Sssh,” my wife whispered to me, which was strange considering there was no one else in the house, “you must never, ever tell anyone this” — even though she herself had just got off the phone with various members of the clan to share what appeared to be the secret she was now bent upon disseminating to me. “Cross my heart,” I whispered back solemnly, for though I might appear disinterested, I enjoy my in-laws’ waywardnesses, and anything that affects them is a source of curiosity to me. Besides, if my wife wanted to throw open the cupboard with the family skeletons, who was I to discourage her?

It all started a few days ago when a cousin-in-law, who had become estranged some years back because of a disagreement about whose original recipe for bread pudding was now the family recipe, called to ask my wife if she still had her scrawled notes for charlotte pudding. “It was my recipe, stupid,” my wife told her. “I was the one who copied it for you,” insisted her cousin. “Anyway, I make it better,” argued my wife. “Not according to my husband,” spat out her cousin, and in a matter of moments they’d overcome years of sulking and were back to a consensual sparring relationship.

“Gosh, I missed you,” my wife said to her cousin, and spent the next seven hours talking to her on the phone, the cook serving her tea, then lunch, and finally dinner, by the telephone side.

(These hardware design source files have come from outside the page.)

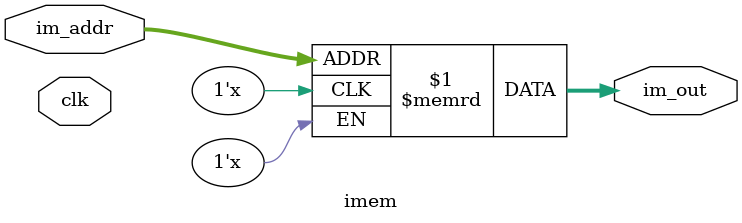
<source format=sv>
module imem(
    input clk,
    input logic [9:0] im_addr,
    output logic [8:0] im_out
);

    logic [8:0] store [1024];
    assign im_out = store[im_addr];

    initial begin
        `ifdef LOAD_P1
            $readmemb("p1.mach.txt", store);
        `elsif LOAD_P2
            $readmemb("p2.mach.txt", store);
        `elsif LOAD_P3
            $readmemb("p3.mach.txt", store);
        `endif
    end

endmodule
</source>
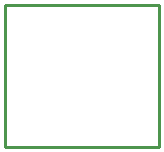
<source format=gko>
G04 ---------------------------- Layer name :KeepOutLayer*
G04 EasyEDA v5.8.22, Tue, 04 Dec 2018 17:39:39 GMT*
G04 4fbf827f123344ad86e77e575569ff78*
G04 Gerber Generator version 0.2*
G04 Scale: 100 percent, Rotated: No, Reflected: No *
G04 Dimensions in millimeters *
G04 leading zeros omitted , absolute positions ,3 integer and 3 decimal *
%FSLAX33Y33*%
%MOMM*%
G90*
G71D02*

%ADD10C,0.254000*%
G54D10*
G01X0Y11999D02*
G01X0Y0D01*
G01X12999Y0D01*
G01X12999Y11999D01*
G01X0Y11999D01*

%LPD*%
M00*
M02*

</source>
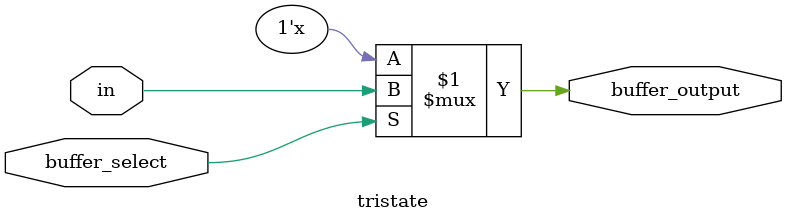
<source format=v>
/* This is defined as tristate buffer
Xuhui Gong
21/10/4
*/

module tristate(buffer_output, in, buffer_select);
   
	input in;
	input buffer_select;
	output buffer_output;
	
	assign buffer_output = buffer_select ? in : 1'bz;


endmodule



</source>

I couldn’t hear what her cousin was saying, but my wife ran through the entire tribe’s recent history that cannot, alas, be repeated in a family newspaper, suffice it to say several generations of flawed relationships were witheringly shredded.

Nor was that the only time she spent on the phone, for no sooner was she through with her talkathon, she was back, after a loo-break, to tell her other cousins, scattered across the globe, what a member of their kin had to say about them, creating a debate that had nothing consensual about it. “I can’t wait to tell you what she thinks of your wife’s behaviour,” she said to one, before putting the call on hold to tell another, “You’ll never imagine what she said about you,” and what with shared snatches of conversation punctuated by several “Can you believe its?” that I caught as I dozed fitfully, I was woozy with sleep by the morning, which is when my wife cradled the phone closer, slid more comfortably into her chair, and called back her cousin to fill her in on the abominable things the others were now saying about her. By the time I left for work, she’d only got to the part where one thought she was a control-freak, and another that she was a penny-pinching shrew. My only regret was that all the juicy bits would be spilled only after I had gone.

In the evening, finding my wife free of telephonic encumbrances, I was hardly surprised to learn that she and her cousin had had a falling out over who said what to whom, thus foreswearing not to talk to each other for the next two years. “Tut-tut, you poor thing,” I pretended to commiserate, while secretly relieved that at least my telephone bills would not scald my savings, “But why did she break her silence to call you after all these years?” “To complain about the flirtatious relationship her son is having with some girl he’s met,” my wife reported. “As long as it’s consensual,” I pointed out, “I don’t see how it’s any business of your cousin.” “How can any relationship of his be consensual,” my wife tarried, “without the approval of his mother?”